Enter the explosion of rhetoric and composition theory and practice in the 1960s. According to Richardson, ideas generated out of this explosion “fly in the face” of the previously accepted “common sense” notions. Richardson’s “truths” that conflict with “common sense” include:
Students who do one kind of writing well will not automatically do other kinds of writing well.
The conventions of thought and expression in disciplines differ, enough so that what one learns in order to write in one discipline might have to be unlearned to write in another.
Writing is not the expression of thought; it is thought itself. Papers are not containers for ideas, containers that need only to be well formed for those ideas to emerge clearly. Papers are the working out of ideas. The thought and the container take shape simultaneously (and develop slowly, with revision).

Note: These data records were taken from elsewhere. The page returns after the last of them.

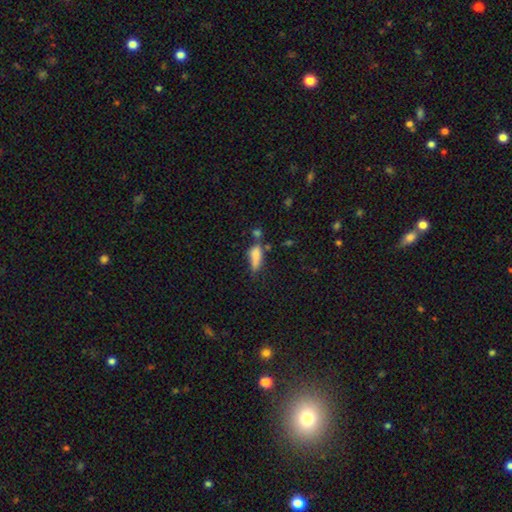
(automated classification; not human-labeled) Smooth or featured: smooth — 75% (featured or disk — 15%)
How rounded: in between — 61% (cigar-shaped — 36%)
Merging: none — 33% (minor disturbance — 28%)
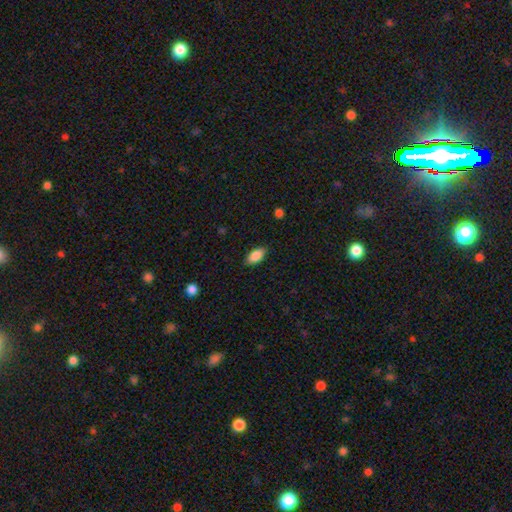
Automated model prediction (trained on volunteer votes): smooth 87%, star or artifact 7%, featured or disk 6%. Down the decision tree: how rounded — in between (90%); merging — none (85%).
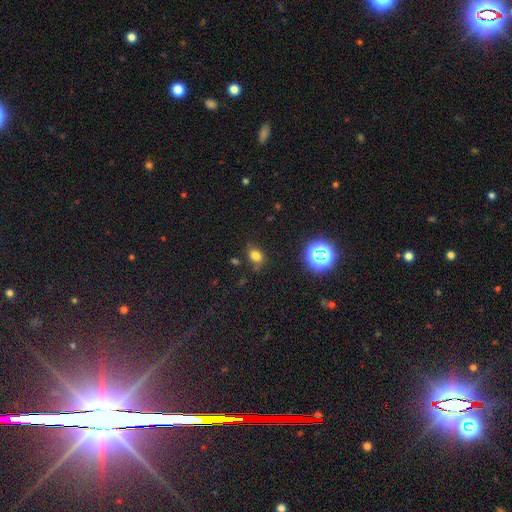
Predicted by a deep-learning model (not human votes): smooth 73%, star or artifact 19%, featured or disk 8%. Down the decision tree: how rounded — in between (63%); merging — none (73%).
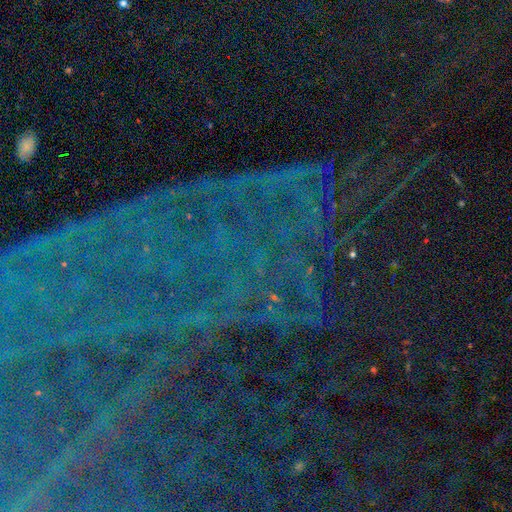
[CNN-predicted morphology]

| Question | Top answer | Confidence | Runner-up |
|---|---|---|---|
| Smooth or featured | star or artifact | 86% | featured or disk (7%) |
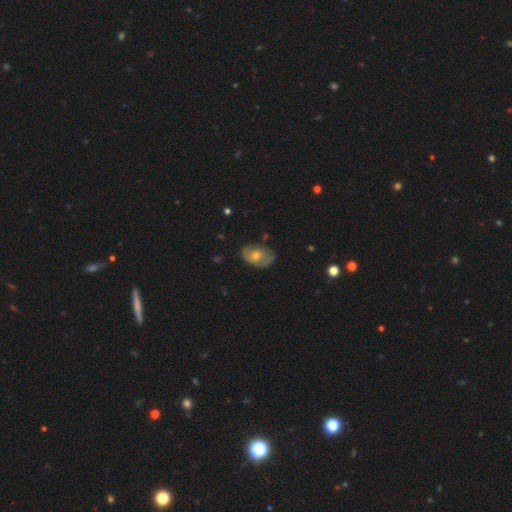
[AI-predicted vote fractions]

When students are faced with an unfamiliar writing challenge, their apparent ability to write will falter across a broad range of “skills.” For example, a student who handles grammatical usage, mechanics, organization, and tone competently in an explanation of the effects of global warming on coral reefs might look like a much weaker writer when she tries her hand at a chemistry-lab report for the first time.

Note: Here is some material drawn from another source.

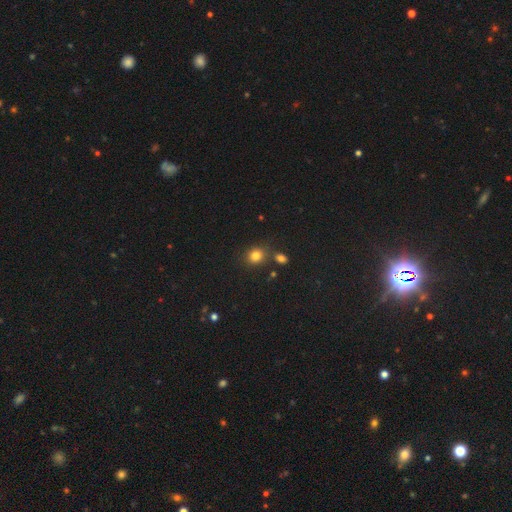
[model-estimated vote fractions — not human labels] Smooth or featured? Predicted: smooth (p=0.80). How rounded? Predicted: round (p=0.69). Merging? Predicted: none (p=0.74).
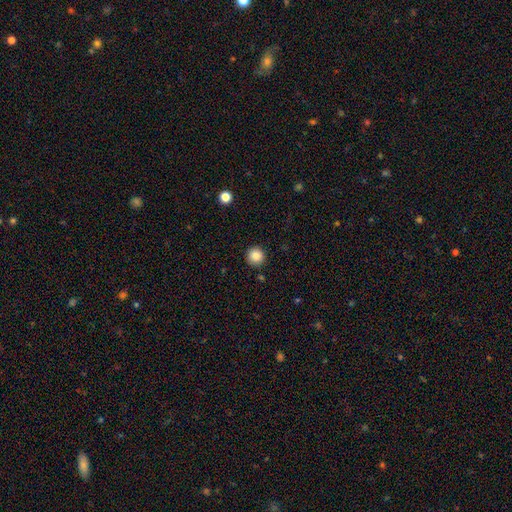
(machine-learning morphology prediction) This appears to be a smooth galaxy with no disk features (87%) that is round (95%). Merging: none (91%).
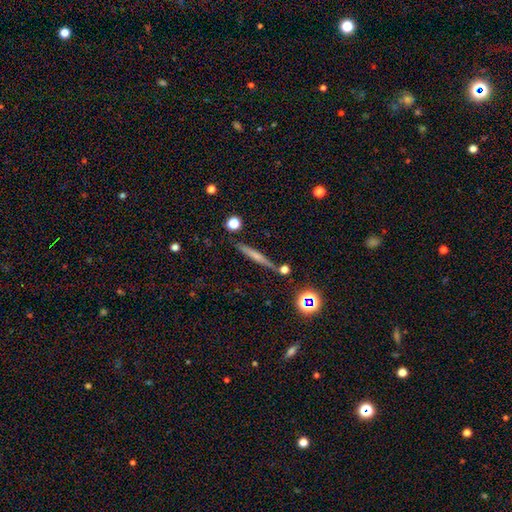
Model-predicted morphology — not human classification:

Teaching students grammar and mechanics through drills often does not work.
Patterns of language usage, tangled up in complex issues like personal and group identities, are not easy to change.

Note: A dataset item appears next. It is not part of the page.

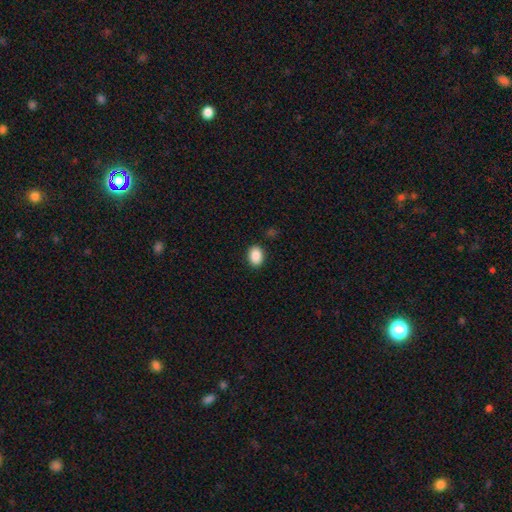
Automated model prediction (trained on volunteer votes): Smooth or featured? smooth (89%)
How rounded? in between (74%)
Merging? none (89%)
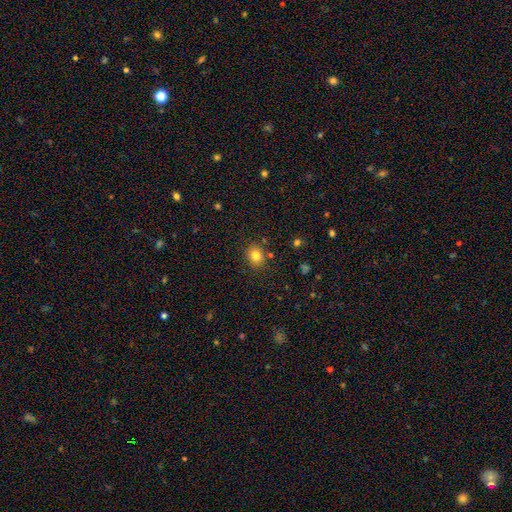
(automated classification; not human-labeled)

Rhetorical considerations like ethos, purpose, audience, and occasion are crucial to even such seemingly small considerations as word choice and word order.
Writing involves abilities we develop over our lifetimes. Some students are more advanced in them when they come to college than are others. Those who are less advanced will not develop to a level comparable to the more-prepared students in one year or even in two, although they may reach adequate levels of ability over time.
The conflict is quite apparent at the University level, according to Richardson , when it inhibits proper writing instruction. Richardson relates beliefs held by administrators that composition is a “basic skill” that should be learned no later than the end of the first undergraduate year, that first year composition should be “remedial” and that basic composition is the foundation for all types of writing. “Common sense” beliefs are not bourne out when students then pursue writing in their specialized courses, particularly when higher level texts adhere to writing “rules” that are diametrically opposed.
Richardson concludes that reliance on the first year generic composition course is dangerous to higher level writing. He suggests that the better practice would be to pair rhetoric and composition instructors with professors in the various disciplines tasked with fashioning topic-specific writing courses that are tailored to the particular field of study.
What a great idea! Students interested in pursuing philosophy, logic and pre-law would be better served by instruction in proper methods of composition tailored to legal writing than by general, “remedial” instruction that does little to enhance their skill set. This is particularly true if time constraints make such instruction an “either-or” proposition. Perhaps re-thinking writing instruction at the undergraduate level will stem the flow of complaints about poor writing in the real world. Richardson’s concept certainly makes “common sense” to me.